Do we really want CF = CF -> CF? Maybe there's a way to place the
'min's that makes it fast, but all the versions I've tried slow things
down a lot (see e.g.
https://github.com/cpa/haskellcontracts/commit/b178be9a69b048d2a0e70baabfe58795805cc73a
for a summary of what happened in the no-min case).

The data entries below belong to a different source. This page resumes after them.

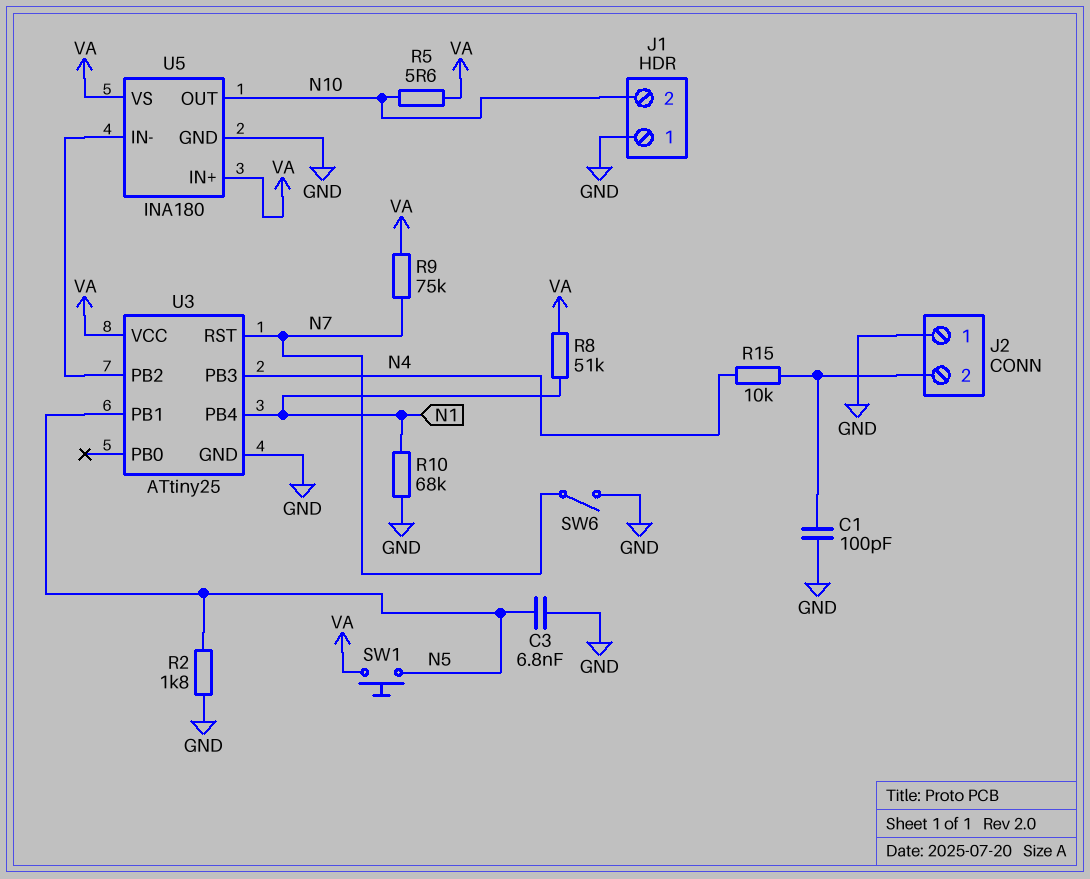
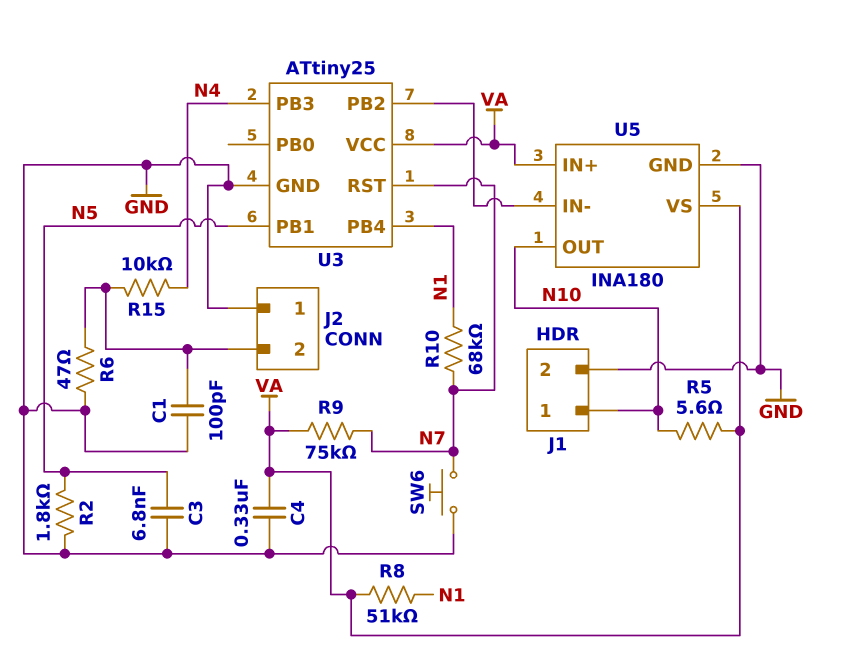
C4: none -> 330nF (GND, VA)
J1 pin 1: GND -> N10
J1 pin 2: N10 -> GND
R6: none -> 47 (GND, J2/2)
R10: 68k (GND, N1) -> 68k (N1, N7)
SW1: button (N5, VA) -> none
SW6: switch (GND, N7) -> button (GND, N7)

The example Simon likes to give here is 'id':
id x = x
id ::: CF
Supposedly we want CF = CF -> CF because we can use 'id' at many
different types. I think what we really want is polymorphic contracts
for polymorphic functions:
id ::: forall c. c -> c
Of course, I don't know how that would work ... so how about some
crazy talk ... maybe something like
forall f c1 c2. (
sat(f,arr(c1,c2)) <-> forall x. sat(x,c1) -> sat(f x,c2 x)) --
contracts can also be functions! Dependency is implicit in
'arr(c1,c2)'.
forall e. sat(e,CF) <-> cf(e)
forall e x p. sat(e,pred(p)) <-> (e /= UNR -> p x = True \/ p x = BAD)
... and it becomes complicated quickly. E.g. consider '($)':
f $ x = f x -- writing '($) = id' would obscure the point here?
-- ??? not sure how to treat 'x' here.
f ::: forall c1,c2[x]. (x:c1 -> c2) -> x:c1 -> c2
-- ??? Maybe as above: in 'c0 -> ... -> cn' have 'ck' a function
'\x0...xk-1.c' ?
f ::: forall c1, c2. (c1 -> c2) -> const c1 -> const c2
-- or
f ::: forall c1, c2. (c1 -> c2) -> const (c1 -> c2)
See https://github.com/cpa/haskellcontracts-examples/blob/master/yes/map.hs
for a really fanciful contract. We'd have to draw the line
somewhere...
Cheers,
-nathan